Task item: Be exact. Print each record as it stands.

(Stored data)
____

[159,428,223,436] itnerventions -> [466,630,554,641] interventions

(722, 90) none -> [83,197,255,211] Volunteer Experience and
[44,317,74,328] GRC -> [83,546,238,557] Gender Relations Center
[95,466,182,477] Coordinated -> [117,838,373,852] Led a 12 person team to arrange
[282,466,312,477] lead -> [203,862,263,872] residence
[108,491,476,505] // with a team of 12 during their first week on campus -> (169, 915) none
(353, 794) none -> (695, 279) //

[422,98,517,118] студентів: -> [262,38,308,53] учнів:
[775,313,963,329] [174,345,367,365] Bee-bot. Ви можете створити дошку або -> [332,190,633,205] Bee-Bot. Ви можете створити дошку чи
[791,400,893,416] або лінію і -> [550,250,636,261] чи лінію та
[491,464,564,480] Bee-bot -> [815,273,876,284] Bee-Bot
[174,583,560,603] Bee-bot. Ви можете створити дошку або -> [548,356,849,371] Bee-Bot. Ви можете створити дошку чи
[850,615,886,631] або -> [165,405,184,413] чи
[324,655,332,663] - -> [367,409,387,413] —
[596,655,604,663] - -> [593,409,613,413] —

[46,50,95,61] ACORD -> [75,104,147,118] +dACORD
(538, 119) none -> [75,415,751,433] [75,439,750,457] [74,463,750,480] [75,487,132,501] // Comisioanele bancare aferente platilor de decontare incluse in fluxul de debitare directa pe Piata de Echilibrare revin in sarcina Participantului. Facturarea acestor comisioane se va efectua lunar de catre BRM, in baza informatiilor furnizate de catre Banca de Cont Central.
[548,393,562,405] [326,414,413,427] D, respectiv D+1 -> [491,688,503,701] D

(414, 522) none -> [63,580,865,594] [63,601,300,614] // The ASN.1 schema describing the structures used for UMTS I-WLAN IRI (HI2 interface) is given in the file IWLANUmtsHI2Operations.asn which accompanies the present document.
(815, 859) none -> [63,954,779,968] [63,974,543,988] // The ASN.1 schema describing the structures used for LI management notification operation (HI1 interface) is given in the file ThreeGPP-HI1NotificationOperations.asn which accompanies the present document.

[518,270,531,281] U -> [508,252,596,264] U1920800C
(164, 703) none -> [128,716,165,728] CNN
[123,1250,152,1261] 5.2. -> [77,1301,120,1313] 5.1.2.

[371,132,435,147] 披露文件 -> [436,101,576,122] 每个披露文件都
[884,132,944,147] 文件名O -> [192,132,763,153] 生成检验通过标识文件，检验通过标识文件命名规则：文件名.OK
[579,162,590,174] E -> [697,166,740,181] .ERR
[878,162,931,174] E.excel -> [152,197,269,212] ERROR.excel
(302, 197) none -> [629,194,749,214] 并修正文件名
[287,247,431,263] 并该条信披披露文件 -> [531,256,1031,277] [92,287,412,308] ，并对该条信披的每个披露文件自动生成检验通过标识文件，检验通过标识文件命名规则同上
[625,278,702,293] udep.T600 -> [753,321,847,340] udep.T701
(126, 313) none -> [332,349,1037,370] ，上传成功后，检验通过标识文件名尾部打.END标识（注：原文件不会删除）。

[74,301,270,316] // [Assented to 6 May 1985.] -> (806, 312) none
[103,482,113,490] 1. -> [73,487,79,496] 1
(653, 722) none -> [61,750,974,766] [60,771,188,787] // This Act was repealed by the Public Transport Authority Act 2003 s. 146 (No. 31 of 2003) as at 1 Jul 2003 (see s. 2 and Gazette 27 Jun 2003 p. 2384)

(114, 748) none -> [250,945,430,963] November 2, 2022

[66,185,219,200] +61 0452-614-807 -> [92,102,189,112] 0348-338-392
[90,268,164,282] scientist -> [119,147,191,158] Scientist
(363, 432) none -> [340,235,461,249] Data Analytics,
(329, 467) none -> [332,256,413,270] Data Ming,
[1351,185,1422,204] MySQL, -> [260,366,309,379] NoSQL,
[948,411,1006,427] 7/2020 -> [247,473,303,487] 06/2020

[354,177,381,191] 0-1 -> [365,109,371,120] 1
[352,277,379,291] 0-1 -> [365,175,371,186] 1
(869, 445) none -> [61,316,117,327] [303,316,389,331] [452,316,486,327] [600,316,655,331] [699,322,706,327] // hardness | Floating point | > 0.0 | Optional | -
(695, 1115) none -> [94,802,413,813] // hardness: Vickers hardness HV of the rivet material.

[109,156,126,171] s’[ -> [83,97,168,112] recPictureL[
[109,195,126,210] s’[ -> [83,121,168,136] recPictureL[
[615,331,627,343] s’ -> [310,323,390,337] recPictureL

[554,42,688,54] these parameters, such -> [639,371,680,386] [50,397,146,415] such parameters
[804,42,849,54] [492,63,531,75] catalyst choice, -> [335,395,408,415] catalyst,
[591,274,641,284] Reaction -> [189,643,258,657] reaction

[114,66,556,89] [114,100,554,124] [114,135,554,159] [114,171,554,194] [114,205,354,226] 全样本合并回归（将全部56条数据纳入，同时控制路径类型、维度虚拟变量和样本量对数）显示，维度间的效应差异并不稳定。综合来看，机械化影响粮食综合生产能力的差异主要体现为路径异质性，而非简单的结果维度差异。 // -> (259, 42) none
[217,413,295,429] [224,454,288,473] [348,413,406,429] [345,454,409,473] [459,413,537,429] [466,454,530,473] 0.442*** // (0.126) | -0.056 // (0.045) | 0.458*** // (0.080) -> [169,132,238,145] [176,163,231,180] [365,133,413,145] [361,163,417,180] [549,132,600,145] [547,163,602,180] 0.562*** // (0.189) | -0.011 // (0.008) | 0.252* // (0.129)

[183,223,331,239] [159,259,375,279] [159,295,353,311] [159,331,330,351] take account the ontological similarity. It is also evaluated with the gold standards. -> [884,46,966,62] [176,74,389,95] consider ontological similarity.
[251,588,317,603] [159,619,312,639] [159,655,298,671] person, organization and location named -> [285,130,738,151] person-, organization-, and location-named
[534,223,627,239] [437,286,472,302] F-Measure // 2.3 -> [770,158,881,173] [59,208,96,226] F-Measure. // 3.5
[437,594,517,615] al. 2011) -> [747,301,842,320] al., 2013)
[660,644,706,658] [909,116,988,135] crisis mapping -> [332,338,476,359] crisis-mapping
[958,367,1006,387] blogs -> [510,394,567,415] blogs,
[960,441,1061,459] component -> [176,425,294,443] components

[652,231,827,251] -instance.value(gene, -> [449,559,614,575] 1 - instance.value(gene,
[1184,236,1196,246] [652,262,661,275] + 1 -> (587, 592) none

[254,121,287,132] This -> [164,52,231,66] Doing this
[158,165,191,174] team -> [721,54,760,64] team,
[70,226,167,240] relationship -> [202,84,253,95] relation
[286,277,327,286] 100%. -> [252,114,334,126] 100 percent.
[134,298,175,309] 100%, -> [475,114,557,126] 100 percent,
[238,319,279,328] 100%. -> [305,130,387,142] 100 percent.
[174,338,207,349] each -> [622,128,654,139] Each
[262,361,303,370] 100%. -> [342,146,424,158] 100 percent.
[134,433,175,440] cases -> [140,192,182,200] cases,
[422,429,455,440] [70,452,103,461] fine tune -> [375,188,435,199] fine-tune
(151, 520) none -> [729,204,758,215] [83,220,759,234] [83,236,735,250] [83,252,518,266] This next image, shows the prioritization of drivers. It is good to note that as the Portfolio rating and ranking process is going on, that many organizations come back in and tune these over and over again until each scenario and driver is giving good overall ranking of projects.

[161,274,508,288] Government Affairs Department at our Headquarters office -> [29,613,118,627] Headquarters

____

Your response:
[159,428,223,436] itnerventions -> [466,630,554,641] interventions

(722, 90) none -> [83,197,255,211] Volunteer Experience and
[44,317,74,328] GRC -> [83,546,238,557] Gender Relations Center
[95,466,182,477] Coordinated -> [117,838,373,852] Led a 12 person team to arrange
[282,466,312,477] lead -> [203,862,263,872] residence
[108,491,476,505] // with a team of 12 during their first week on campus -> (169, 915) none
(353, 794) none -> (695, 279) //

[422,98,517,118] студентів: -> [262,38,308,53] учнів:
[775,313,963,329] [174,345,367,365] Bee-bot. Ви можете створити дошку або -> [332,190,633,205] Bee-Bot. Ви можете створити дошку чи
[791,400,893,416] або лінію і -> [550,250,636,261] чи лінію та
[491,464,564,480] Bee-bot -> [815,273,876,284] Bee-Bot
[174,583,560,603] Bee-bot. Ви можете створити дошку або -> [548,356,849,371] Bee-Bot. Ви можете створити дошку чи
[850,615,886,631] або -> [165,405,184,413] чи
[324,655,332,663] - -> [367,409,387,413] —
[596,655,604,663] - -> [593,409,613,413] —

[46,50,95,61] ACORD -> [75,104,147,118] +dACORD
(538, 119) none -> [75,415,751,433] [75,439,750,457] [74,463,750,480] [75,487,132,501] // Comisioanele bancare aferente platilor de decontare incluse in fluxul de debitare directa pe Piata de Echilibrare revin in sarcina Participantului. Facturarea acestor comisioane se va efectua lunar de catre BRM, in baza informatiilor furnizate de catre Banca de Cont Central.
[548,393,562,405] [326,414,413,427] D, respectiv D+1 -> [491,688,503,701] D

(414, 522) none -> [63,580,865,594] [63,601,300,614] // The ASN.1 schema describing the structures used for UMTS I-WLAN IRI (HI2 interface) is given in the file IWLANUmtsHI2Operations.asn which accompanies the present document.
(815, 859) none -> [63,954,779,968] [63,974,543,988] // The ASN.1 schema describing the structures used for LI management notification operation (HI1 interface) is given in the file ThreeGPP-HI1NotificationOperations.asn which accompanies the present document.

[518,270,531,281] U -> [508,252,596,264] U1920800C
(164, 703) none -> [128,716,165,728] CNN
[123,1250,152,1261] 5.2. -> [77,1301,120,1313] 5.1.2.

[371,132,435,147] 披露文件 -> [436,101,576,122] 每个披露文件都
[884,132,944,147] 文件名O -> [192,132,763,153] 生成检验通过标识文件，检验通过标识文件命名规则：文件名.OK
[579,162,590,174] E -> [697,166,740,181] .ERR
[878,162,931,174] E.excel -> [152,197,269,212] ERROR.excel
(302, 197) none -> [629,194,749,214] 并修正文件名
[287,247,431,263] 并该条信披披露文件 -> [531,256,1031,277] [92,287,412,308] ，并对该条信披的每个披露文件自动生成检验通过标识文件，检验通过标识文件命名规则同上
[625,278,702,293] udep.T600 -> [753,321,847,340] udep.T701
(126, 313) none -> [332,349,1037,370] ，上传成功后，检验通过标识文件名尾部打.END标识（注：原文件不会删除）。

[74,301,270,316] // [Assented to 6 May 1985.] -> (806, 312) none
[103,482,113,490] 1. -> [73,487,79,496] 1
(653, 722) none -> [61,750,974,766] [60,771,188,787] // This Act was repealed by the Public Transport Authority Act 2003 s. 146 (No. 31 of 2003) as at 1 Jul 2003 (see s. 2 and Gazette 27 Jun 2003 p. 2384)

(114, 748) none -> [250,945,430,963] November 2, 2022

[66,185,219,200] +61 0452-614-807 -> [92,102,189,112] 0348-338-392
[90,268,164,282] scientist -> [119,147,191,158] Scientist
(363, 432) none -> [340,235,461,249] Data Analytics,
(329, 467) none -> [332,256,413,270] Data Ming,
[1351,185,1422,204] MySQL, -> [260,366,309,379] NoSQL,
[948,411,1006,427] 7/2020 -> [247,473,303,487] 06/2020

[354,177,381,191] 0-1 -> [365,109,371,120] 1
[352,277,379,291] 0-1 -> [365,175,371,186] 1
(869, 445) none -> [61,316,117,327] [303,316,389,331] [452,316,486,327] [600,316,655,331] [699,322,706,327] // hardness | Floating point | > 0.0 | Optional | -
(695, 1115) none -> [94,802,413,813] // hardness: Vickers hardness HV of the rivet material.

[109,156,126,171] s’[ -> [83,97,168,112] recPictureL[
[109,195,126,210] s’[ -> [83,121,168,136] recPictureL[
[615,331,627,343] s’ -> [310,323,390,337] recPictureL

[554,42,688,54] these parameters, such -> [639,371,680,386] [50,397,146,415] such parameters
[804,42,849,54] [492,63,531,75] catalyst choice, -> [335,395,408,415] catalyst,
[591,274,641,284] Reaction -> [189,643,258,657] reaction

[114,66,556,89] [114,100,554,124] [114,135,554,159] [114,171,554,194] [114,205,354,226] 全样本合并回归（将全部56条数据纳入，同时控制路径类型、维度虚拟变量和样本量对数）显示，维度间的效应差异并不稳定。综合来看，机械化影响粮食综合生产能力的差异主要体现为路径异质性，而非简单的结果维度差异。 // -> (259, 42) none
[217,413,295,429] [224,454,288,473] [348,413,406,429] [345,454,409,473] [459,413,537,429] [466,454,530,473] 0.442*** // (0.126) | -0.056 // (0.045) | 0.458*** // (0.080) -> [169,132,238,145] [176,163,231,180] [365,133,413,145] [361,163,417,180] [549,132,600,145] [547,163,602,180] 0.562*** // (0.189) | -0.011 // (0.008) | 0.252* // (0.129)

[183,223,331,239] [159,259,375,279] [159,295,353,311] [159,331,330,351] take account the ontological similarity. It is also evaluated with the gold standards. -> [884,46,966,62] [176,74,389,95] consider ontological similarity.
[251,588,317,603] [159,619,312,639] [159,655,298,671] person, organization and location named -> [285,130,738,151] person-, organization-, and location-named
[534,223,627,239] [437,286,472,302] F-Measure // 2.3 -> [770,158,881,173] [59,208,96,226] F-Measure. // 3.5
[437,594,517,615] al. 2011) -> [747,301,842,320] al., 2013)
[660,644,706,658] [909,116,988,135] crisis mapping -> [332,338,476,359] crisis-mapping
[958,367,1006,387] blogs -> [510,394,567,415] blogs,
[960,441,1061,459] component -> [176,425,294,443] components

[652,231,827,251] -instance.value(gene, -> [449,559,614,575] 1 - instance.value(gene,
[1184,236,1196,246] [652,262,661,275] + 1 -> (587, 592) none

[254,121,287,132] This -> [164,52,231,66] Doing this
[158,165,191,174] team -> [721,54,760,64] team,
[70,226,167,240] relationship -> [202,84,253,95] relation
[286,277,327,286] 100%. -> [252,114,334,126] 100 percent.
[134,298,175,309] 100%, -> [475,114,557,126] 100 percent,
[238,319,279,328] 100%. -> [305,130,387,142] 100 percent.
[174,338,207,349] each -> [622,128,654,139] Each
[262,361,303,370] 100%. -> [342,146,424,158] 100 percent.
[134,433,175,440] cases -> [140,192,182,200] cases,
[422,429,455,440] [70,452,103,461] fine tune -> [375,188,435,199] fine-tune
(151, 520) none -> [729,204,758,215] [83,220,759,234] [83,236,735,250] [83,252,518,266] This next image, shows the prioritization of drivers. It is good to note that as the Portfolio rating and ranking process is going on, that many organizations come back in and tune these over and over again until each scenario and driver is giving good overall ranking of projects.

[161,274,508,288] Government Affairs Department at our Headquarters office -> [29,613,118,627] Headquarters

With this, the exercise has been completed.